As soon as the line containing "Номинальное сопротивление 4 Ом" appears in the material below, start returning lines exactly, and end with the line containing "BOLS & fontaines".
[Opening Available data section]
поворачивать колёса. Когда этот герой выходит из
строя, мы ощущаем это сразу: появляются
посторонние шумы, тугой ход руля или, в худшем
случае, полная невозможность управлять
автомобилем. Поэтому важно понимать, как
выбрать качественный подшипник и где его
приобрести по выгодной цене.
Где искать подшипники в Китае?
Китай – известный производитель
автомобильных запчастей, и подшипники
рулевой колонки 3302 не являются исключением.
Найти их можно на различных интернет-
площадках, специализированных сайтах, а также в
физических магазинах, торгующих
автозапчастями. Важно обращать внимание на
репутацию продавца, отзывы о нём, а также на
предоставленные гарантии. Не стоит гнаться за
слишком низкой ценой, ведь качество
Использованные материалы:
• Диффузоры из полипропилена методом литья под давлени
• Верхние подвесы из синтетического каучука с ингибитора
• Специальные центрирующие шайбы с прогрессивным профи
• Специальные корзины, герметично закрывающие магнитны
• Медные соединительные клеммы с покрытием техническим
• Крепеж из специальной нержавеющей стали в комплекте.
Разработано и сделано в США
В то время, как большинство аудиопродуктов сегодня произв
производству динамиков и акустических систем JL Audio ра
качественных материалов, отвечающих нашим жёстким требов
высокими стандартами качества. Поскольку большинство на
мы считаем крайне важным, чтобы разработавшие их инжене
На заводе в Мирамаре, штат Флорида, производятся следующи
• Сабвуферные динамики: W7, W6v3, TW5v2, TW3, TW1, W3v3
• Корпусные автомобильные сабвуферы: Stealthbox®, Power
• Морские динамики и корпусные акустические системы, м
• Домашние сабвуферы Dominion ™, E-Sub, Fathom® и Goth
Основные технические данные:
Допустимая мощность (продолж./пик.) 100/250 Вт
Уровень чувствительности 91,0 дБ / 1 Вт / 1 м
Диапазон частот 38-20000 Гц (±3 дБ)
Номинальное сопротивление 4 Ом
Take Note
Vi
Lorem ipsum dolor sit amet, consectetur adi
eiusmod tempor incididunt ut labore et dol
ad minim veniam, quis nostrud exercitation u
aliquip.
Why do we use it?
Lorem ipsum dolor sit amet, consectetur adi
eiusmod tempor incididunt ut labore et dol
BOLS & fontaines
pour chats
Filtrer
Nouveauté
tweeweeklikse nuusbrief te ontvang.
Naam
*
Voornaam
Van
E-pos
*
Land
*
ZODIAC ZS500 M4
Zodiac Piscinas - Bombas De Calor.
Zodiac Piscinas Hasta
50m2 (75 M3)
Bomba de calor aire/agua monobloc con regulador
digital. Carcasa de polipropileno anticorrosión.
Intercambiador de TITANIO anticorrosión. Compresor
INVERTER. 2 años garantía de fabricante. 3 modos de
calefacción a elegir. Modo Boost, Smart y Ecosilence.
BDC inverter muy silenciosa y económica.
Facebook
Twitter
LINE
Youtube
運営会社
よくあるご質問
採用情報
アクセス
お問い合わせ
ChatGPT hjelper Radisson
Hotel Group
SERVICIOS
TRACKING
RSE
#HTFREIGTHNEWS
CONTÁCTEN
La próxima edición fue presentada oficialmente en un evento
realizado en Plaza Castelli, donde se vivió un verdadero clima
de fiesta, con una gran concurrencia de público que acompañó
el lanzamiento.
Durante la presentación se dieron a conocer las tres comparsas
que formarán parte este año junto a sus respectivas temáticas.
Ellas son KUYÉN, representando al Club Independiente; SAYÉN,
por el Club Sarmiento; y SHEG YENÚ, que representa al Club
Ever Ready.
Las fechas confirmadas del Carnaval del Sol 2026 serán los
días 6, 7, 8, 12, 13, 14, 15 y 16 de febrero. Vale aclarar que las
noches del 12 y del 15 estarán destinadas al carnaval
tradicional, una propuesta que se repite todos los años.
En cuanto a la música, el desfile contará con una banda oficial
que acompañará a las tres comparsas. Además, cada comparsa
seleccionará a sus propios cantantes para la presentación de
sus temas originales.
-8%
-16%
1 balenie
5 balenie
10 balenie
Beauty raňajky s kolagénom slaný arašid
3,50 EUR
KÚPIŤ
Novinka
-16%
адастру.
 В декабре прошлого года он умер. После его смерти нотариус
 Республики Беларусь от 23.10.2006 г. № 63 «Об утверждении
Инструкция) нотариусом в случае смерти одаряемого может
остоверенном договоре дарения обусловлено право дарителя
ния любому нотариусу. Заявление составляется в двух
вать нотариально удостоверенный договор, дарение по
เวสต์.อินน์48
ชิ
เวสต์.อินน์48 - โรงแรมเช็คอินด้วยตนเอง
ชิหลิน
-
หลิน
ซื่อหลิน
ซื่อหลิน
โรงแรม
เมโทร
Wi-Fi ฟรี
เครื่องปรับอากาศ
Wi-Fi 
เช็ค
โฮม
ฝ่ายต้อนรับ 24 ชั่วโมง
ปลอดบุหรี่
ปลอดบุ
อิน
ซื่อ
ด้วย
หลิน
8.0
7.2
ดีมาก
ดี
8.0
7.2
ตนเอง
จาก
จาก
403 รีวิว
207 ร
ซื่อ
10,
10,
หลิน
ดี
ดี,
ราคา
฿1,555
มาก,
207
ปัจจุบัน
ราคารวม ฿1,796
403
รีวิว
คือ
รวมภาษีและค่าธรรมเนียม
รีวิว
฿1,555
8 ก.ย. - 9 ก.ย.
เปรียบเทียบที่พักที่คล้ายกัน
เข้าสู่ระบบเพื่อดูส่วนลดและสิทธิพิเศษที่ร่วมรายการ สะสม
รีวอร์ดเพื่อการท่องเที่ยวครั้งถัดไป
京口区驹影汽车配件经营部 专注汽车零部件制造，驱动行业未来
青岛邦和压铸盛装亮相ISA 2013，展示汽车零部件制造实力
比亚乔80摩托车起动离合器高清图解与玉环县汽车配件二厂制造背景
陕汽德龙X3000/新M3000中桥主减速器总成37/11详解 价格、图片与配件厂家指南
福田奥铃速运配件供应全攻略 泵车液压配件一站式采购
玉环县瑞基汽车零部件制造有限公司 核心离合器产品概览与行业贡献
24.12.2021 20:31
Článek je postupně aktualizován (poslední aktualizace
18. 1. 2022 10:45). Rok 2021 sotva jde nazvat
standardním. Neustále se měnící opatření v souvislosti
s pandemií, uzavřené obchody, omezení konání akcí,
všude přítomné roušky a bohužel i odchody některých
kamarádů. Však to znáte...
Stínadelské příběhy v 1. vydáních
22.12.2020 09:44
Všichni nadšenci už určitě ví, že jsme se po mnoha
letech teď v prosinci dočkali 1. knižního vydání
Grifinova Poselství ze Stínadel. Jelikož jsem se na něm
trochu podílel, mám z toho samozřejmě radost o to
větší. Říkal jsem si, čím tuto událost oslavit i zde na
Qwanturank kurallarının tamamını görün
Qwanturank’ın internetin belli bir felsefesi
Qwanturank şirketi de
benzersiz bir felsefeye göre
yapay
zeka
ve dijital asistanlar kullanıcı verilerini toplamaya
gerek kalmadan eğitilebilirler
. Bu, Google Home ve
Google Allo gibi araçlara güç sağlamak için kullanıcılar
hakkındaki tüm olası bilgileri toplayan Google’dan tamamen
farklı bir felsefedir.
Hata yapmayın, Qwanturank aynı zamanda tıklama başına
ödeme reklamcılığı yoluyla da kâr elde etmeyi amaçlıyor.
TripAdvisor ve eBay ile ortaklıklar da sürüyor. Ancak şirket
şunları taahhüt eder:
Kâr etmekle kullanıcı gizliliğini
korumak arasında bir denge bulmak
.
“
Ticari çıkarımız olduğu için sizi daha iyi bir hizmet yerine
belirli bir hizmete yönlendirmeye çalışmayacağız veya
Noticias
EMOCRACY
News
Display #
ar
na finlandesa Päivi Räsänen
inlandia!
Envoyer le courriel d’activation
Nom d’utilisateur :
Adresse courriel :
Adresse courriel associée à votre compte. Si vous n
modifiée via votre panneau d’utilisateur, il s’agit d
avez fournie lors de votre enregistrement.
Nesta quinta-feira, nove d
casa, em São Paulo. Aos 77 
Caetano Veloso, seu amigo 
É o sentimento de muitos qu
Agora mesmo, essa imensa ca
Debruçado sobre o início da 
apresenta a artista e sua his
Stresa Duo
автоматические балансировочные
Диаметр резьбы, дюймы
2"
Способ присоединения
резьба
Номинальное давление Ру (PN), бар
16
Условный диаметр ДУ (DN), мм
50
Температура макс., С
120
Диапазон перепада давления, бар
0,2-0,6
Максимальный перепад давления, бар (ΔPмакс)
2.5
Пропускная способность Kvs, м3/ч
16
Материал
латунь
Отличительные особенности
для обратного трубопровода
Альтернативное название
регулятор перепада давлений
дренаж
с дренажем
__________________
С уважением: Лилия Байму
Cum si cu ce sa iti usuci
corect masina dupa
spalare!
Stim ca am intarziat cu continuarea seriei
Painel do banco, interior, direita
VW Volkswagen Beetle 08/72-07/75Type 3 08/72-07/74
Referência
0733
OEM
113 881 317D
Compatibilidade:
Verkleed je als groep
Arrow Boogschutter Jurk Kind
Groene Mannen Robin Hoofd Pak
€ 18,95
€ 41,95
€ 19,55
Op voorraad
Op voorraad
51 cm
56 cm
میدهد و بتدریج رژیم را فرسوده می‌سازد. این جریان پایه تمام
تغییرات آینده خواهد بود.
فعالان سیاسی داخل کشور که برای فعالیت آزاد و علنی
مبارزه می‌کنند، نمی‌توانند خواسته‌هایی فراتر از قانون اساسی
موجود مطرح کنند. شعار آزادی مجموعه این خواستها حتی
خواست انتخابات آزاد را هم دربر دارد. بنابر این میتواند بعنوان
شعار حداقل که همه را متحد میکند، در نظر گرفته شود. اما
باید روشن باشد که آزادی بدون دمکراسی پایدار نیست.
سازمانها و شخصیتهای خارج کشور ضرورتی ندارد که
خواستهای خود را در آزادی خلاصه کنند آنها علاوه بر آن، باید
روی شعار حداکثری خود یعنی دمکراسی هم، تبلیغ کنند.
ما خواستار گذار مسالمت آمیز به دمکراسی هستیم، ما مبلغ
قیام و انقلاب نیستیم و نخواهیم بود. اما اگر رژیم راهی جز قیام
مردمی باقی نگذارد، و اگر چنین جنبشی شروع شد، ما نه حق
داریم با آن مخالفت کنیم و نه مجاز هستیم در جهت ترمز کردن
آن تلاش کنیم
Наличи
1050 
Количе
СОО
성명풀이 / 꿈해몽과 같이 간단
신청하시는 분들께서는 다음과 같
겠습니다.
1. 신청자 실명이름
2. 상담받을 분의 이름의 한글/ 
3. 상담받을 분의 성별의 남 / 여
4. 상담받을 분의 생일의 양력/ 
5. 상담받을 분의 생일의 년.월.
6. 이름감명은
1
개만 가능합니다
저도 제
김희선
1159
[Closing Available data section]
**Exercise output**
Номинальное сопротивление 4 Ом
Take Note
Vi
Lorem ipsum dolor sit amet, consectetur adi
eiusmod tempor incididunt ut labore et dol
ad minim veniam, quis nostrud exercitation u
aliquip.
Why do we use it?
Lorem ipsum dolor sit amet, consectetur adi
eiusmod tempor incididunt ut labore et dol
BOLS & fontaines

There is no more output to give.